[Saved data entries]
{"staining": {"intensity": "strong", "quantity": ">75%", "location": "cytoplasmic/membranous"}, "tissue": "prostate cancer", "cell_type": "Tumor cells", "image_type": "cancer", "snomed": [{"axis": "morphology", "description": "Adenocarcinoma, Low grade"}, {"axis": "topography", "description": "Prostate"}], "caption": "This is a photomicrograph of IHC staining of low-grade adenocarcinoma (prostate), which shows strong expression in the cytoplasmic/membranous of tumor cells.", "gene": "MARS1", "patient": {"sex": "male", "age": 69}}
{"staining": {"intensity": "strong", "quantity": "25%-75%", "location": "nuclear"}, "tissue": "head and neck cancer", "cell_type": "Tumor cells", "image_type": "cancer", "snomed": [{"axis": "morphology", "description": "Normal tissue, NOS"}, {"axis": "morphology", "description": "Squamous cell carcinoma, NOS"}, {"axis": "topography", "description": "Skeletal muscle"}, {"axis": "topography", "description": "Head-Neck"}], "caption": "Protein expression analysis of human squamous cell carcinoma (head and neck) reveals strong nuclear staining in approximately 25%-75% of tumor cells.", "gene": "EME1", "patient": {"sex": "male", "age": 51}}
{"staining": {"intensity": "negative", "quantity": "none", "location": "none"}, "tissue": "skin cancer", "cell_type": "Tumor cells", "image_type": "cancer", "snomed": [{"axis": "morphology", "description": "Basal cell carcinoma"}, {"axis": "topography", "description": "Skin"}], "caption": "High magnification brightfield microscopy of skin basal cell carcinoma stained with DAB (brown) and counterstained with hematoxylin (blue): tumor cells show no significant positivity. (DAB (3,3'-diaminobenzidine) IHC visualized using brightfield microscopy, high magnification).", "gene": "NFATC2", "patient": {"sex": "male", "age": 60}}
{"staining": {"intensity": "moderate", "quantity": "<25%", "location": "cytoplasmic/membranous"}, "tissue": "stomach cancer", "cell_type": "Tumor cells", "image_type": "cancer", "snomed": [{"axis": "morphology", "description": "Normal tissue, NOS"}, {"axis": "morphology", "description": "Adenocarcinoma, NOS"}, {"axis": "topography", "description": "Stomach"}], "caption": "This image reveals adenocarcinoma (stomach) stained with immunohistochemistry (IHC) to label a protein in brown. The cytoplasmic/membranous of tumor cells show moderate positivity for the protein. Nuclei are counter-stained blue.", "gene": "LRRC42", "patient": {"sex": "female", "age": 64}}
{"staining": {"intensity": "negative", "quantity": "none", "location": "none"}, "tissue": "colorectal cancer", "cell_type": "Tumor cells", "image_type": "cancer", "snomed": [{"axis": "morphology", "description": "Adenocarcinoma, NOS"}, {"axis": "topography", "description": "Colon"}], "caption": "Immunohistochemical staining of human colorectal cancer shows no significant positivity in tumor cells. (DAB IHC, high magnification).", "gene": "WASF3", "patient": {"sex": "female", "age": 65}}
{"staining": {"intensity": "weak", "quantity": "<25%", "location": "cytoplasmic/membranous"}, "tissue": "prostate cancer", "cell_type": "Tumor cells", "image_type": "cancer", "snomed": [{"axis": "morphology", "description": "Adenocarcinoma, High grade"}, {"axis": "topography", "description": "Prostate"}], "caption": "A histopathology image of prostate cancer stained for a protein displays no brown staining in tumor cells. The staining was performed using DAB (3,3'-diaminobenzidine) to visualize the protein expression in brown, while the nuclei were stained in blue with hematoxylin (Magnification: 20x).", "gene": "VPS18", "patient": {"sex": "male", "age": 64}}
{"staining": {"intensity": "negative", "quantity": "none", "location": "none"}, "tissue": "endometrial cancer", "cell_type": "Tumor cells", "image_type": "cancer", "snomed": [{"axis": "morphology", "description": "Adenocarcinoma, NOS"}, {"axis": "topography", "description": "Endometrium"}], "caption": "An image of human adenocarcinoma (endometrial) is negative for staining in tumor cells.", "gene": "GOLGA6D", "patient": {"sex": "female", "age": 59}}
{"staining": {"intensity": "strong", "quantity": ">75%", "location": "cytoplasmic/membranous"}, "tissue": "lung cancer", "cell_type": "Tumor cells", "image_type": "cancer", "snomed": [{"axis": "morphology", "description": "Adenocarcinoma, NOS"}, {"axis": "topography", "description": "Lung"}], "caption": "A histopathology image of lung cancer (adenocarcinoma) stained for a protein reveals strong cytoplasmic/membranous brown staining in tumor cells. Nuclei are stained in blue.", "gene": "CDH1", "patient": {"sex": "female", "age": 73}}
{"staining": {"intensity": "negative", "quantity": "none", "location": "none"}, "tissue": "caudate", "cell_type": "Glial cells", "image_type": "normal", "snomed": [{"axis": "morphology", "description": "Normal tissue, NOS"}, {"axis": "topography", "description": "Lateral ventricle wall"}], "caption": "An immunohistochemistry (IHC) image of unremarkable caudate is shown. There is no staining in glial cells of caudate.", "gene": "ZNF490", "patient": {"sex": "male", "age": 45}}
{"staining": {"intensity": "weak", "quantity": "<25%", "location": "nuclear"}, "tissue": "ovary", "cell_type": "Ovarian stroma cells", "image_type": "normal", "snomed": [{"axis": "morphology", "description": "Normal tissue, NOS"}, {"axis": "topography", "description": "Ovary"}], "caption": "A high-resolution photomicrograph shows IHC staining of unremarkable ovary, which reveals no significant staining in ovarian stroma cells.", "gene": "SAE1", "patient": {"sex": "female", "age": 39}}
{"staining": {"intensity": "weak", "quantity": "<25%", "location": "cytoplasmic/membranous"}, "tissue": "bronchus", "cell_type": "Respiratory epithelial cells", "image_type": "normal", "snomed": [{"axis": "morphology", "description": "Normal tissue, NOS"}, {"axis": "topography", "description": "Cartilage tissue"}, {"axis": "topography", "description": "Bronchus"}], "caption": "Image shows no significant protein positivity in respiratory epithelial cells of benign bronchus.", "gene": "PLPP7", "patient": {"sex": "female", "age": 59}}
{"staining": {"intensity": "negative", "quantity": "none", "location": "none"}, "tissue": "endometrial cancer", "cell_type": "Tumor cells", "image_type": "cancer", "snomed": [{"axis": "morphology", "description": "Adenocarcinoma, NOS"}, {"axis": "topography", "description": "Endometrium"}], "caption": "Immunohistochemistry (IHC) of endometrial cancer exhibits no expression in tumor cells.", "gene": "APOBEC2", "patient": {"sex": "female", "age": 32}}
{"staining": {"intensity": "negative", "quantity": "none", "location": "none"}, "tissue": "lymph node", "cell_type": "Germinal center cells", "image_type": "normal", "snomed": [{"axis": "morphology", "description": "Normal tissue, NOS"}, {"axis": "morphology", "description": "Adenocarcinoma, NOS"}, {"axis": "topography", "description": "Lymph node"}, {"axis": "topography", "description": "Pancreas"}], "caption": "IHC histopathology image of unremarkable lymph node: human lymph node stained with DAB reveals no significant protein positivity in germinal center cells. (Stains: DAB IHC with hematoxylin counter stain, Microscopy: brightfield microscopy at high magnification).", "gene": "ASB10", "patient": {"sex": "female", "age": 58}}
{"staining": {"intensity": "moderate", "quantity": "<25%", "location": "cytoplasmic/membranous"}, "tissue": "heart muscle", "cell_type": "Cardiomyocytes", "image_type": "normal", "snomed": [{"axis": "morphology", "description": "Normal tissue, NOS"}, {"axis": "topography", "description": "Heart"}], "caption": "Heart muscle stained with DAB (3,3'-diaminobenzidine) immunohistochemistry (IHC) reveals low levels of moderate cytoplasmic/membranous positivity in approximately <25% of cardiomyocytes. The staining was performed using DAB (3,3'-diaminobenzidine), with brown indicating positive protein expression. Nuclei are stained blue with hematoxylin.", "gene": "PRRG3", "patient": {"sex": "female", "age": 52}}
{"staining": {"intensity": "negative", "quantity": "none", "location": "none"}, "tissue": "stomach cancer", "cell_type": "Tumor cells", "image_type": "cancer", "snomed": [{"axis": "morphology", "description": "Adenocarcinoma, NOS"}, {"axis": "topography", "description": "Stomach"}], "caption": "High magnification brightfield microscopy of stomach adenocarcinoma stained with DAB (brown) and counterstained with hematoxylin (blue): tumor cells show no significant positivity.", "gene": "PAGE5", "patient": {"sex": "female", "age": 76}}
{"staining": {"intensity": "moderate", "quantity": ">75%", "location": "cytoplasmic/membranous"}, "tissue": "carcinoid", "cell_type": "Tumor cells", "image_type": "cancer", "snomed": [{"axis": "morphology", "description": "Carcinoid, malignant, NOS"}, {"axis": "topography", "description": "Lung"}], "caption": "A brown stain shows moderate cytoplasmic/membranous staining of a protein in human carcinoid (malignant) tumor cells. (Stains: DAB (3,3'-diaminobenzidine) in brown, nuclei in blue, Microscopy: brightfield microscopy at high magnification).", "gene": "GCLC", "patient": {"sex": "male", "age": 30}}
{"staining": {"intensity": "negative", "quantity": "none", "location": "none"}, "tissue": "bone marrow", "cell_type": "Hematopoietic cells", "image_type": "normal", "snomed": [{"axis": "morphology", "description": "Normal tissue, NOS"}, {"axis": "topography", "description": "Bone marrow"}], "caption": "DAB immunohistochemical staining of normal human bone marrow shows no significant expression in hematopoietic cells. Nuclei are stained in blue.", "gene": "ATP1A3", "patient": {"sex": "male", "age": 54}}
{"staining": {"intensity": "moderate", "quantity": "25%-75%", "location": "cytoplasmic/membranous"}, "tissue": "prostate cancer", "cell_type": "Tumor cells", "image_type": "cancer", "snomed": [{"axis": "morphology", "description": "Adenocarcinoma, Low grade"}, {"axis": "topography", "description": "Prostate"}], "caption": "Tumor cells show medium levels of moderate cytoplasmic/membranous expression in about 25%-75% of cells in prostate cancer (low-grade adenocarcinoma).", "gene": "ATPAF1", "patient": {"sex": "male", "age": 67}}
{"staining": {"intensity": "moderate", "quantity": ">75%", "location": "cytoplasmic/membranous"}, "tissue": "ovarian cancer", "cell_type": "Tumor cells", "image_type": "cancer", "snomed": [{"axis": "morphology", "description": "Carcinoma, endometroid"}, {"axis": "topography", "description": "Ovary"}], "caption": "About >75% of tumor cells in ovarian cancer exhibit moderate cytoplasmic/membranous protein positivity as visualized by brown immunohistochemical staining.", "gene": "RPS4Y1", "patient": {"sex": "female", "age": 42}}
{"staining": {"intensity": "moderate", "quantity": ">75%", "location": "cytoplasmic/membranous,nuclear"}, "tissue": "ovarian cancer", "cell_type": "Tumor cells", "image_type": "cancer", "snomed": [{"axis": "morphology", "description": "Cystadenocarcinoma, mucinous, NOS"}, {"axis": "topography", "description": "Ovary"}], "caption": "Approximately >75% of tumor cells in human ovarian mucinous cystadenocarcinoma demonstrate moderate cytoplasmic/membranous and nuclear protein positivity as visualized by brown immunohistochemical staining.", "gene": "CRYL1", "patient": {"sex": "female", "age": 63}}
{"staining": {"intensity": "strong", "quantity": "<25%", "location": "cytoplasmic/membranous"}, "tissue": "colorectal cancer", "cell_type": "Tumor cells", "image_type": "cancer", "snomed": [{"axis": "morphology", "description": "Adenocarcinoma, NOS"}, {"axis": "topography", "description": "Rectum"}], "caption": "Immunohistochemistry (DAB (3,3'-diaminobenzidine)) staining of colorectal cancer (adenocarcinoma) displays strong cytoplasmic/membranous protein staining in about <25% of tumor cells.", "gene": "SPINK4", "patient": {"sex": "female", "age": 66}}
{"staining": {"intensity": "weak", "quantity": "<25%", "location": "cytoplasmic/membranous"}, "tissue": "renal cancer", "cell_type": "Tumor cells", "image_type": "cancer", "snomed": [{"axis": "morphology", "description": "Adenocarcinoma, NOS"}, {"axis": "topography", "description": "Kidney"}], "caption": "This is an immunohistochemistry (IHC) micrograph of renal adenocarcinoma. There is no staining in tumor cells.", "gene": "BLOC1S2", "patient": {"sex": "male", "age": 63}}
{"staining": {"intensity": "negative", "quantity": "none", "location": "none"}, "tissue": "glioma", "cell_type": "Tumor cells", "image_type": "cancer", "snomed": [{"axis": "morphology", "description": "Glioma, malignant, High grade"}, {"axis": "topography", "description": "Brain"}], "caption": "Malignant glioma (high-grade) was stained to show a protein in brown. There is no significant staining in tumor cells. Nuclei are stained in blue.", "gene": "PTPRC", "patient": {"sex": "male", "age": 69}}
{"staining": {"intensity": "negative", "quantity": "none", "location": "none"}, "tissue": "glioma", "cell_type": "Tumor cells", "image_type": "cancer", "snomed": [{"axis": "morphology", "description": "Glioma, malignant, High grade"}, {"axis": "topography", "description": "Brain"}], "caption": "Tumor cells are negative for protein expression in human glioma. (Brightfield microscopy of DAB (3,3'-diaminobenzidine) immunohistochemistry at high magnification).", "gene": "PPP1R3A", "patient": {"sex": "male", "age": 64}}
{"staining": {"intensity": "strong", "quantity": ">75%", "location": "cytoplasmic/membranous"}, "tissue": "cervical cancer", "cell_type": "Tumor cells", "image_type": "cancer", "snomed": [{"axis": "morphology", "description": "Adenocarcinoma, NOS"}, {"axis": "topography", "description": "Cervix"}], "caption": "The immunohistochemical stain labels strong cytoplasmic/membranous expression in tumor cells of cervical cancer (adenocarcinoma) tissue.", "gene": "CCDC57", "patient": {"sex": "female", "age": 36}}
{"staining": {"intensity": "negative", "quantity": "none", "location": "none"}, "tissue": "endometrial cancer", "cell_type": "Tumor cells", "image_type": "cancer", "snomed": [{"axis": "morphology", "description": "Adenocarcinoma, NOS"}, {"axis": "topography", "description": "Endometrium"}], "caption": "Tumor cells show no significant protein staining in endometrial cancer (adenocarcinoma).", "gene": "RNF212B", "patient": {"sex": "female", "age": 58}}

* **What is expected**
In the entries above, the lines from the one bearing "microscopy of skin" up to and including the one bearing "staining of human" should be transcribed exactly; no other line is wanted.

* **Finished task**
{"staining": {"intensity": "negative", "quantity": "none", "location": "none"}, "tissue": "skin cancer", "cell_type": "Tumor cells", "image_type": "cancer", "snomed": [{"axis": "morphology", "description": "Basal cell carcinoma"}, {"axis": "topography", "description": "Skin"}], "caption": "High magnification brightfield microscopy of skin basal cell carcinoma stained with DAB (brown) and counterstained with hematoxylin (blue): tumor cells show no significant positivity. (DAB (3,3'-diaminobenzidine) IHC visualized using brightfield microscopy, high magnification).", "gene": "NFATC2", "patient": {"sex": "male", "age": 60}}
{"staining": {"intensity": "moderate", "quantity": "<25%", "location": "cytoplasmic/membranous"}, "tissue": "stomach cancer", "cell_type": "Tumor cells", "image_type": "cancer", "snomed": [{"axis": "morphology", "description": "Normal tissue, NOS"}, {"axis": "morphology", "description": "Adenocarcinoma, NOS"}, {"axis": "topography", "description": "Stomach"}], "caption": "This image reveals adenocarcinoma (stomach) stained with immunohistochemistry (IHC) to label a protein in brown. The cytoplasmic/membranous of tumor cells show moderate positivity for the protein. Nuclei are counter-stained blue.", "gene": "LRRC42", "patient": {"sex": "female", "age": 64}}
{"staining": {"intensity": "negative", "quantity": "none", "location": "none"}, "tissue": "colorectal cancer", "cell_type": "Tumor cells", "image_type": "cancer", "snomed": [{"axis": "morphology", "description": "Adenocarcinoma, NOS"}, {"axis": "topography", "description": "Colon"}], "caption": "Immunohistochemical staining of human colorectal cancer shows no significant positivity in tumor cells. (DAB IHC, high magnification).", "gene": "WASF3", "patient": {"sex": "female", "age": 65}}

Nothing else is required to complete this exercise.